A good embodiment of an emotional literary work is Leopold Sedar Senghor’s Black Woman in 1945. Senghor became the first African to praise the beauty of Africa in personification of a woman. He highlighted that the beauty of an African is his/her skin, not in need of any sort of shelter. 

Furthermore, Nigeria’s Isaac Praiz’s Serene Africa is an expression of the uniqueness of Africa. He illustrated the black continent as the land flowing with milk and honey. His illustration is a typology of the biblical truth of the land God promised Abraham’s descendants, which is a metaphor of paradise. In reality, the promised land did or does not flow with milk and honey. Without mincing words, Praiz successfully opined that Africa, his mother continent, is a synonym of paradise. 

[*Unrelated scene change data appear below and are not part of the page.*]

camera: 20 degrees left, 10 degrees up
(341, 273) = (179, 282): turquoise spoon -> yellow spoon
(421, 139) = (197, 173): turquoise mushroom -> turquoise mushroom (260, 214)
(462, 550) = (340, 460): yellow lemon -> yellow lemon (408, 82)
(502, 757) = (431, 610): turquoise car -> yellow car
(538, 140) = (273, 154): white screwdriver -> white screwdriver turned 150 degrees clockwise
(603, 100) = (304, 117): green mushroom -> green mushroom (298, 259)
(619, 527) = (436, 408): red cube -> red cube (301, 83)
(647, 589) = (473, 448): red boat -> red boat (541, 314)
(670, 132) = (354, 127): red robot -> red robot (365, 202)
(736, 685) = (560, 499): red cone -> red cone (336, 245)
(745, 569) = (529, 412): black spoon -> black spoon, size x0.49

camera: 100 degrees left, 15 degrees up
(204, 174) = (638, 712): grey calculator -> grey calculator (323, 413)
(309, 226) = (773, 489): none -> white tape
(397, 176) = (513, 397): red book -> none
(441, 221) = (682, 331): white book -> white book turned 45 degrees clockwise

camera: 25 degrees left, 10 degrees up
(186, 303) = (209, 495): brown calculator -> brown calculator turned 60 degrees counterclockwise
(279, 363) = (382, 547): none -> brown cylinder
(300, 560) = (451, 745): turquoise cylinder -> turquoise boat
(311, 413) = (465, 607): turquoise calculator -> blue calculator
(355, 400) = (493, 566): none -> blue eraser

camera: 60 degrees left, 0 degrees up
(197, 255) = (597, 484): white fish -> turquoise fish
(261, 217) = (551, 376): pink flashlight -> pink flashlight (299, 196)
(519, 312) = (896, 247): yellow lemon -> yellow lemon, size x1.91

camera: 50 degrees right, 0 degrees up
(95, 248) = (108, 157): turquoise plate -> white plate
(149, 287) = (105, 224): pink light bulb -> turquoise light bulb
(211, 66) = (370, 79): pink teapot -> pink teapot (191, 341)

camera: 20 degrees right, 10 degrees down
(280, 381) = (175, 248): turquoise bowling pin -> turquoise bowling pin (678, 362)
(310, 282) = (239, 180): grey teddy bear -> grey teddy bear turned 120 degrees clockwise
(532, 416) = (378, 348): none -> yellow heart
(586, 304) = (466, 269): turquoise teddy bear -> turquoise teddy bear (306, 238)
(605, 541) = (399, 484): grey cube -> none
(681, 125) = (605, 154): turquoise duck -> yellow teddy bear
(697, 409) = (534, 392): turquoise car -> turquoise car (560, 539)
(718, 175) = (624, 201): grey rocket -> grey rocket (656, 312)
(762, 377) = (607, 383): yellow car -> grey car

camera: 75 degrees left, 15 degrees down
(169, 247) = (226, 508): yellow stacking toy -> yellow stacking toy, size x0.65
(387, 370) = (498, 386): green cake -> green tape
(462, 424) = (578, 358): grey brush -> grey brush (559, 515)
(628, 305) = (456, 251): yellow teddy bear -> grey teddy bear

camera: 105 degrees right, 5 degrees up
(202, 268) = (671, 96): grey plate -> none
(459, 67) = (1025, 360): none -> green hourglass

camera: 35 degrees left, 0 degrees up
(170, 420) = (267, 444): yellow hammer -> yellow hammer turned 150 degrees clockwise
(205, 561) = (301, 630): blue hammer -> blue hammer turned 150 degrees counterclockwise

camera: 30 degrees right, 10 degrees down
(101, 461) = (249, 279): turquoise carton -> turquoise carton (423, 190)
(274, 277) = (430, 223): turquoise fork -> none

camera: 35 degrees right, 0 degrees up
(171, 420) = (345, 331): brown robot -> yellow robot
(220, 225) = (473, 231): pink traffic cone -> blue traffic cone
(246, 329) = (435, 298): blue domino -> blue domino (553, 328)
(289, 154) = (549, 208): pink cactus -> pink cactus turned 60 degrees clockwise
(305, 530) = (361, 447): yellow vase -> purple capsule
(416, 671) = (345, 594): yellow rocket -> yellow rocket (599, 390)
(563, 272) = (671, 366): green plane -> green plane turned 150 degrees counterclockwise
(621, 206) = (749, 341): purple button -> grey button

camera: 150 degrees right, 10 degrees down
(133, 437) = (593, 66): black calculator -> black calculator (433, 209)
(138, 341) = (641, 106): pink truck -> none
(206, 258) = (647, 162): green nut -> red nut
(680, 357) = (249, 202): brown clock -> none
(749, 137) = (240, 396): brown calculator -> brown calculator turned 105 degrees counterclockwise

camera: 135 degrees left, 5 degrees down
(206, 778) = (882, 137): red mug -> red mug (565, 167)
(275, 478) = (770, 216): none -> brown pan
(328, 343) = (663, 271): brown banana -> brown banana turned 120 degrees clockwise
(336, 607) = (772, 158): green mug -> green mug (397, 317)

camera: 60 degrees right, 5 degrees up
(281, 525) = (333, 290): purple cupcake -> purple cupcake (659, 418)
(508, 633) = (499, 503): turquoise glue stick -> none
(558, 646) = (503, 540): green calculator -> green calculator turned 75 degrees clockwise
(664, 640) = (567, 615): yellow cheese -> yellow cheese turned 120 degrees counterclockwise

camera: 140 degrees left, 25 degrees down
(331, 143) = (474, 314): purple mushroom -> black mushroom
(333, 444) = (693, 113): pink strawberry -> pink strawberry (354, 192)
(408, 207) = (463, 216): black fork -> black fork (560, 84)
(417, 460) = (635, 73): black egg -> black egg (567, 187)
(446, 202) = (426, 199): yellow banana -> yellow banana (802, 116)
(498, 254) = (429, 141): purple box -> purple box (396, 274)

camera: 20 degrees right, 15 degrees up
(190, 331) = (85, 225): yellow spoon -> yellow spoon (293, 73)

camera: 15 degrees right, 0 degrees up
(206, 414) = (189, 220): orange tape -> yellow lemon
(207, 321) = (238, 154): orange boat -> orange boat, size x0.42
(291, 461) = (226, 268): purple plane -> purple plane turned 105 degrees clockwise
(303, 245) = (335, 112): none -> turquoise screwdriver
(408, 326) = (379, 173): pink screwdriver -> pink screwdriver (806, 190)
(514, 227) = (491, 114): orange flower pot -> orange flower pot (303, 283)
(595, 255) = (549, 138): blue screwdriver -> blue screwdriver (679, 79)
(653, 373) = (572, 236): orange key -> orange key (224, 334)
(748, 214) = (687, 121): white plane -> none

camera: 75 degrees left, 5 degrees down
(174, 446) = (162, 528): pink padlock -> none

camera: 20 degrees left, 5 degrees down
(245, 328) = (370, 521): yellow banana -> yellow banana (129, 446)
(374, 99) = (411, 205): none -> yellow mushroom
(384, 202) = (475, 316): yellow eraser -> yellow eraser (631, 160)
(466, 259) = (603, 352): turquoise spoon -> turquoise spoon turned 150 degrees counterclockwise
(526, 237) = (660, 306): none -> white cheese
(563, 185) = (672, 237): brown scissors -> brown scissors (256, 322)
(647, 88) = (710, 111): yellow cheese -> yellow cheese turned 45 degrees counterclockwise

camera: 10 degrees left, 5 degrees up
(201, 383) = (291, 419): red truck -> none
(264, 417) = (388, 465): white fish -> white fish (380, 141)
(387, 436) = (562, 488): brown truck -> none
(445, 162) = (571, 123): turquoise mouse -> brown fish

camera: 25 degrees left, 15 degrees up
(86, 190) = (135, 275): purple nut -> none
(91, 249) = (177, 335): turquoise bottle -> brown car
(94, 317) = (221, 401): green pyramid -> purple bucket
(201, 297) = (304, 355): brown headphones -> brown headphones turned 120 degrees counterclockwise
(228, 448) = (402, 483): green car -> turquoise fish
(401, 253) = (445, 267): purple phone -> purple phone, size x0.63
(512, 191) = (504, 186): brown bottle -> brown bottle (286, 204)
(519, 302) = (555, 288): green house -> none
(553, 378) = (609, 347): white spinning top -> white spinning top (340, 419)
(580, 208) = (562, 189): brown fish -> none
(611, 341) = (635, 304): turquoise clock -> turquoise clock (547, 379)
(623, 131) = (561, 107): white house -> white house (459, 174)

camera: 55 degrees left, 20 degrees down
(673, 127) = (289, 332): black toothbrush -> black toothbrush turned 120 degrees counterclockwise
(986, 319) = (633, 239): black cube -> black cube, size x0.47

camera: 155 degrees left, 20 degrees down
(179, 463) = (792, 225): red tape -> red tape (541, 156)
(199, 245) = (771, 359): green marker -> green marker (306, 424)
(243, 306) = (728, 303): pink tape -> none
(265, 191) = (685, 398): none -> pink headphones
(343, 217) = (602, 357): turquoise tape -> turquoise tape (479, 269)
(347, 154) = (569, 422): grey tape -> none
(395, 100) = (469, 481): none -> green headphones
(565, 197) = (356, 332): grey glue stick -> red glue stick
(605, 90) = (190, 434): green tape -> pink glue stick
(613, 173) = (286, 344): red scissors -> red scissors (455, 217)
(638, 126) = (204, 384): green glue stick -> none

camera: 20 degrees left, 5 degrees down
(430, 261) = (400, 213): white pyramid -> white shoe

To add a verisimilitude, a Malawian poet, Morton Msowoya, contributed to the aesthetical displays of Africa culture in verses in his poem, Mama Africa. It is your natural beauty// With no make up// That lured Westerners — Stanza 1, lines 1-3. The few listed poets and a good list of other eminent poets appreciate the dark continent. However, as their profound and detailed exhibitions of African culture and continent seemed the best to them, a host of others were having mixed feelings, while some switched cultural allegiance to the Western.  

A case study of Jared Angira’s Expelled foregrounds the rejection of foreign dominance in Africa, particularly Kenya, his country. He lamented the negative impacts on the foreigners in his home land. We had traded in the market competitively perfect// till you came in the boat// and polished goodwill approval from high order// all pepper differentials, denied flag-bearers. The outcry of the poetic persona in Expelled shows that the Africans were comfortable with all that they had before the adventure of the Europeans in their (African) territory. Hence, he orders the Europeans to leave his territories before they sodomize it. Without any form of gainsaying, this shows a total rejection of all the Westerners represented in an African society.  

Notwithstanding, while Jared, a politics-inclined and foremost poet in Kenya, and a lot of others show their rejection of every influence of the Europeans in the dark continent, a myriad of others, just like Kofi Awoonor were “Caught between the anvil and the hammer.” While the Africa tradition is the pang that delivered him, he, however, wanted to sing a new song. He expresses that the jargon of a new dialectic comes with the charisma of the perpetual search on the outlaw’s hill. The persona in the poem wants to have the dynamism of the two cultures.  

Gabriel Okara’s Piano and Drum is a typical exegesis of the dominance of the foreign culture in the African domain. Okara, being an African, should have let ‘Drum’ precede ‘Piano’ in the poem title. However, he elevated the piano, a metaphor of the foreign culture more than the drum, a typology of African culture. Nonetheless, it goes with one of the lines about the Western culture in the poem, ‘coaxing diminuendo’. He highlighted the awesomeness of the two cultures. Ipso facto, he was lost in the choice of choosing the mystic rhythm of jungle drums (African culture) and the concerto (Western culture). 

Above all, the non contemporary African poets have made their statements concerning the issue about the aged-long cultural clashes in the dark continent. And it has persisted to this present society. It seems little is literarily contributed among the present crop of poets in Africa. There needs to be a renaissance period about the subject matter. But if needs be, the thematic preoccupations should revolve around African beauty, the superiority of African culture, the goodness in the land of Africa, among others. Doing so will not only promote African cultures but also will eradicate the jaundice view of the Whites against Africans.